The code along with some example scripts can be found on github, along with a quite extensive readme demonstrating its use. The C module should compile without any prerequisites, but to interface with python it requires the CFFI module. As explained in the readme, the python module implements a Source object that enables linear operations. The Okada source is the only derived class for now, which can thus be superposed to form more complex geometries. I hope to find the time to add an inflation source as well to make for a more complete tool, though I have no use for that myself at present.
Replicator is a general purpose http and ftp (no https) caching proxy server written in python. It reduces bandwidth by merging concurrent downloads and building a local 'replicated' file hierarchy, similar to wget -r. The cache is also accessible through a web interface.
This is my oldest living project. I tried but failed to trace back exactly when I started working on it, but it must have been some time near the start of the millenium, the days that the internet involved a 65k dail-up modem and a sense of anxiety whenever that meter was ticking. I had just been introduced to debian linux and looked for a way to keep two systems up to date without having to download the same package more than once. Existing solutions like squid seemed overly complex for such a modest task, and a proxy server seemed like a nice little project to get my feet wet with my other recent find, the python scripting language. It would stay with me for years to come.

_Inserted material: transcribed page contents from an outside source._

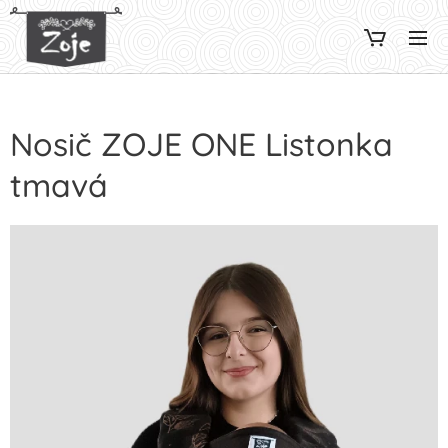
Nosič ZOJE ONE Listonka
tmavá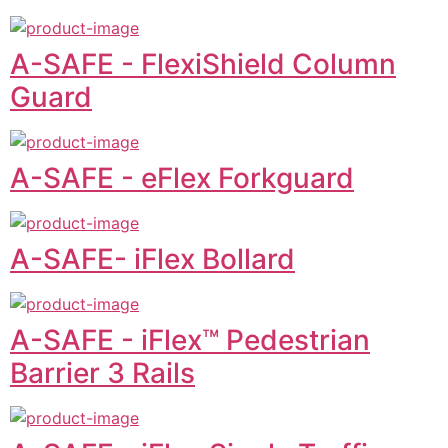
A-SAFE - FlexiShield Column
Guard
A-SAFE - eFlex Forkguard
A-SAFE- iFlex Bollard
A-SAFE - iFlex™ Pedestrian
Barrier 3 Rails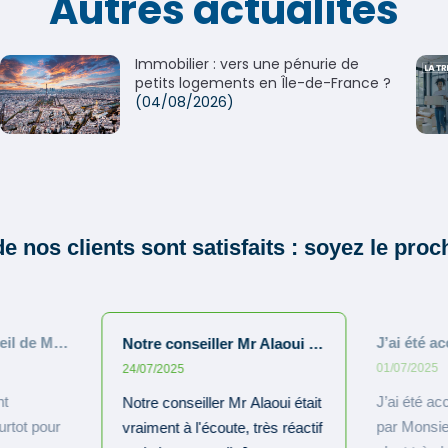
Autres actualités
Immobilier : vers une pénurie de
petits logements en Île-de-France ?
(04/08/2026)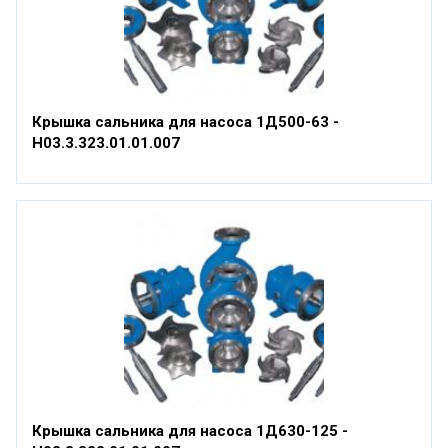
Крышка сальника для насоса 1Д500-63 -
Н03.3.323.01.01.007
Крышка сальника для насоса 1Д630-125 -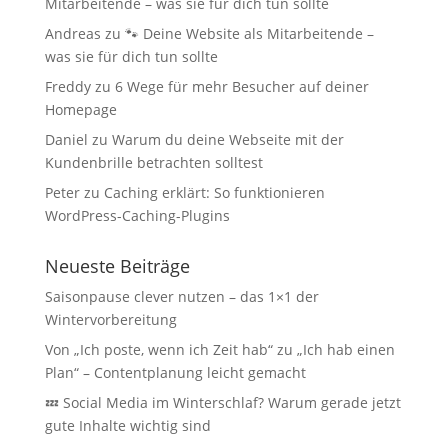
Mitarbeitende – was sie für dich tun sollte
Andreas
zu
🐾 Deine Website als Mitarbeitende –
was sie für dich tun sollte
Freddy
zu
6 Wege für mehr Besucher auf deiner
Homepage
Daniel
zu
Warum du deine Webseite mit der
Kundenbrille betrachten solltest
Peter
zu
Caching erklärt: So funktionieren
WordPress-Caching-Plugins
Neueste Beiträge
Saisonpause clever nutzen – das 1×1 der
Wintervorbereitung
Von „Ich poste, wenn ich Zeit hab“ zu „Ich hab einen
Plan“ – Contentplanung leicht gemacht
💤 Social Media im Winterschlaf? Warum gerade jetzt
gute Inhalte wichtig sind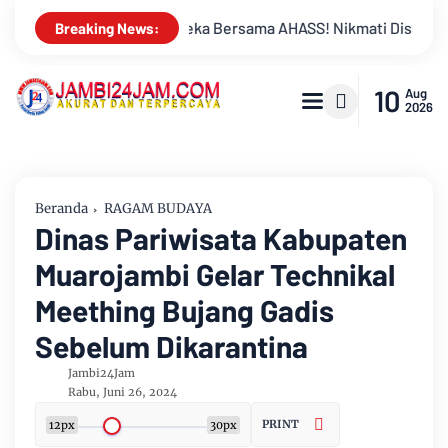
ati Diskon Jasa Service 17% Selama Agustus
Merah Putih 
Breaking News:
10
Aug
2026
Beranda
RAGAM BUDAYA
Dinas Pariwisata Kabupaten
Muarojambi Gelar Technikal
Meething Bujang Gadis
Sebelum Dikarantina
Jambi24Jam
Rabu, Juni 26, 2024
PRINT
12px
30px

By 2004 the code had grown into something I was comfortable in putting online, and I registered it at freshmeat, nowadays freecode, to give it some publicity. Predating any knowledge of version control systems, the release notes are still the best historical account I have of the project. To my surprise it got picked up by a guy Tom Poplawski, who contacted me requesting some modifications to make the proxy better suited for caching gentoo linux's portage packages. He set up a forum thread which soon counted many pages, and actually managed to get replicator accepted into gentoo as an official package. Not sure if anybody is using it today, but it's certainly nice to still find it there.
In May 2007 I moved replicator to sourceforge and started using its svn service, so things are easier to follow from that point. Unfortunately, by that time I had started my PhD and time dried up. The project reached 4.0alpha and stayed there. End 2013 I moved it to github in an attempt to organize the internet. Every so often somebody sends me a patch that I will consider for merging, but, realistically speaking, it's the only kind of activity that the project remains to see. It's functional though, and reasonably documented in form of a brief readme, so don't let its vegetative state keep you from using it for simple caching needs.
Before discovering jekyll, I have had a post-commit hook active on my university's svn server that converted markdown formatted text into html using the excellent pandoc. I liked to think of it as a wiki with proper revision control and convenient off-line editing. All the more pleasantly surprised I was to learn of github's readily available jekyll hook, which carries all of the same advantages and more. If you are interested to learn about jekyll I recommend their quickstart as a good place to start, and feel free to shop around in the template to get yourself up to speed.